• [Study questions]
**a)** According to the pricing text, how long do SageMaker instances keep running?
**b)** Set down the part of the pricing text starting with "Cost Calculation Example" and going on through "cost = $1.016 (~$1.00)".
**c)** Render this sentence from the pricing text in Spanish: "NVIDIA NIM uses token-based pricing similar to Bedrock."

• [Reading text]
··········

Example Pricing (Amazon Nova Pro)

Token TypePrice per 1K tokens
Input Tokens$0.0008
Output Tokens$0.0032

Cost Calculation Example

Conversation Details:
- Input: 150 tokens
- Output: 280 tokens
- Model: Amazon Nova Pro

Cost Calculation:
Input cost  = (150 / 1000) × $0.0008 = $0.00012
Output cost = (280 / 1000) × $0.0032 = $0.000896
Total cost  = $0.001016 (~$0.001)

For 1,000 similar conversations:
Total cost = $1.016 (~$1.00)

AWS SageMaker Pricing

SageMaker charges based on instance type and usage time:

Common Instance Types

Instance TypevCPUsMemoryHourly Rate (approx)
ml.t3.medium24 GB$0.065
ml.m5.xlarge416 GB$0.269
ml.g4dn.xlarge416 GB + GPU$0.736
ml.p3.2xlarge861 GB + V100 GPU$3.825

Monthly Cost Example

Instance: ml.m5.xlarge
Hourly rate: $0.269

Daily cost  = $0.269 × 24 hours = $6.46
Monthly cost = $0.269 × 24 × 30 = $193.68
Annual cost = $0.269 × 24 × 365 = $2,356.44

⚠️  SageMaker instances run continuously until stopped
⚠️  Remember to delete unused endpoints!

NVIDIA NIM Pricing

NVIDIA NIM uses token-based pricing similar to Bedrock. Pricing varies by model. Check the NVIDIA NIM Catalog for current rates.

··········

• [Data supplied]
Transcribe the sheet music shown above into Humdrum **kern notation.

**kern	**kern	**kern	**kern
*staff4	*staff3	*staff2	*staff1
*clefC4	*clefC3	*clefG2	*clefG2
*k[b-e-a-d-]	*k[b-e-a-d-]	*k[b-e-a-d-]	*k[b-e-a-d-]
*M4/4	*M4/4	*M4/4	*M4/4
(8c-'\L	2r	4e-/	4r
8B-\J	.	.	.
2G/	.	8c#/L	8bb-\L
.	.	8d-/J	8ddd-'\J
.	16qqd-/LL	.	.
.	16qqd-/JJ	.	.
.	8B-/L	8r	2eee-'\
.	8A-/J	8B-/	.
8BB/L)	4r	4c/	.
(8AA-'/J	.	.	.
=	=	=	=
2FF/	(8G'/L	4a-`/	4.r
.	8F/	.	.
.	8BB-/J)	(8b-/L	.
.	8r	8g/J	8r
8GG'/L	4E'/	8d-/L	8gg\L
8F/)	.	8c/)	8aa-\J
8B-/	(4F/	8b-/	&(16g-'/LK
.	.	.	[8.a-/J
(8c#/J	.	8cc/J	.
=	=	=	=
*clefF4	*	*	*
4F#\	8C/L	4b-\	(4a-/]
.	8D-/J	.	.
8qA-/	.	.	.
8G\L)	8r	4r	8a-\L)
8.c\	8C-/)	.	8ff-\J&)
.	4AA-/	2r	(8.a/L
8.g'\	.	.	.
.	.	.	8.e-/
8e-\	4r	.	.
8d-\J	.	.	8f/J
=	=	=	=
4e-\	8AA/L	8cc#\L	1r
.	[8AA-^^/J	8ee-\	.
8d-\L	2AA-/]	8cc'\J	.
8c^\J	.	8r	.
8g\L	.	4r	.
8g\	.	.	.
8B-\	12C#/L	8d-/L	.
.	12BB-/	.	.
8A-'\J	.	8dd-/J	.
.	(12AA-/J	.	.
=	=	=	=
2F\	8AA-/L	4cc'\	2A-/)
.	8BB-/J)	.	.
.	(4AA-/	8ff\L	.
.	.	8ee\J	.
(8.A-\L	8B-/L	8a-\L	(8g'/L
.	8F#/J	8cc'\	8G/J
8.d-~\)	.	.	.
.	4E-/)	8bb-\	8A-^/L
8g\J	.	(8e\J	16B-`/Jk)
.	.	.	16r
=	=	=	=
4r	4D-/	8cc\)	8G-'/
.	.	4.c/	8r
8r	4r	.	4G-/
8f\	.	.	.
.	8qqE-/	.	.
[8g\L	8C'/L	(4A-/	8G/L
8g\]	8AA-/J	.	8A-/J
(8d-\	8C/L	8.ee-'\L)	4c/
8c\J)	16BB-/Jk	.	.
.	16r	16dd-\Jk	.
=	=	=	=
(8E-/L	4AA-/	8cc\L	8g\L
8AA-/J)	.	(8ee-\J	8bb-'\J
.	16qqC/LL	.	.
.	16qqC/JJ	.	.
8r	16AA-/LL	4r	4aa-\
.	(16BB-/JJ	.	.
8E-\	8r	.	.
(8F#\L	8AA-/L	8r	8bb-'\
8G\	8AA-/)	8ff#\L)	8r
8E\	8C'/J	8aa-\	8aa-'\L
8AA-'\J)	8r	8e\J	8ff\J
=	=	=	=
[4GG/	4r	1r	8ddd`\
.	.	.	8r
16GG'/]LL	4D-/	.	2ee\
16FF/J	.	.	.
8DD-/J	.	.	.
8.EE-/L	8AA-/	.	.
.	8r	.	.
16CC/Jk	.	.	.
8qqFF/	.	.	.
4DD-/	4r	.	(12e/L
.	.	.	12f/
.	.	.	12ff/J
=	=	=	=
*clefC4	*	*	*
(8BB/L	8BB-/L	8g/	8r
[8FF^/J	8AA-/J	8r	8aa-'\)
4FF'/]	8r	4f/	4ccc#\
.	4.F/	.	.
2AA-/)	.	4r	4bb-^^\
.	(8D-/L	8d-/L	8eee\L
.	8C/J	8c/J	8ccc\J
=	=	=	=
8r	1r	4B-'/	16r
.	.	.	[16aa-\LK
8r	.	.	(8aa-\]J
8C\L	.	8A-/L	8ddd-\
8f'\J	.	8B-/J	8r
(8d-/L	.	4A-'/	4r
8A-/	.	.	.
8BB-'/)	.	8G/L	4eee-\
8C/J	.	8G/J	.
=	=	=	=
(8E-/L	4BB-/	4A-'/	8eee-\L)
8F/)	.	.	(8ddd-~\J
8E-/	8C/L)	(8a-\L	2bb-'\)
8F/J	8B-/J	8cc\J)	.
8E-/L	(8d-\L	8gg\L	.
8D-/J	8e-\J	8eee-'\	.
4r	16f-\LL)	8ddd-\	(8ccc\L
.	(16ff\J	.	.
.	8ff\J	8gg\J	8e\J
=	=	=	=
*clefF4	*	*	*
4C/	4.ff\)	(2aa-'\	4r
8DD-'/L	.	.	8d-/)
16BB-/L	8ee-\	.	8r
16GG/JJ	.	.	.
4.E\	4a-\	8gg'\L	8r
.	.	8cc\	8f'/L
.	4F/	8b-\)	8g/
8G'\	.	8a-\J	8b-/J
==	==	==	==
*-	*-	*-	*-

··········

• [Answers for this exercise]
**a)** They run continuously until stopped.

**b)**
Cost Calculation Example

Conversation Details:
- Input: 150 tokens
- Output: 280 tokens
- Model: Amazon Nova Pro

Cost Calculation:
Input cost  = (150 / 1000) × $0.0008 = $0.00012
Output cost = (280 / 1000) × $0.0032 = $0.000896
Total cost  = $0.001016 (~$0.001)

For 1,000 similar conversations:
Total cost = $1.016 (~$1.00)

**c)** NVIDIA NIM utiliza precios basados en tokens, similares a los de Bedrock.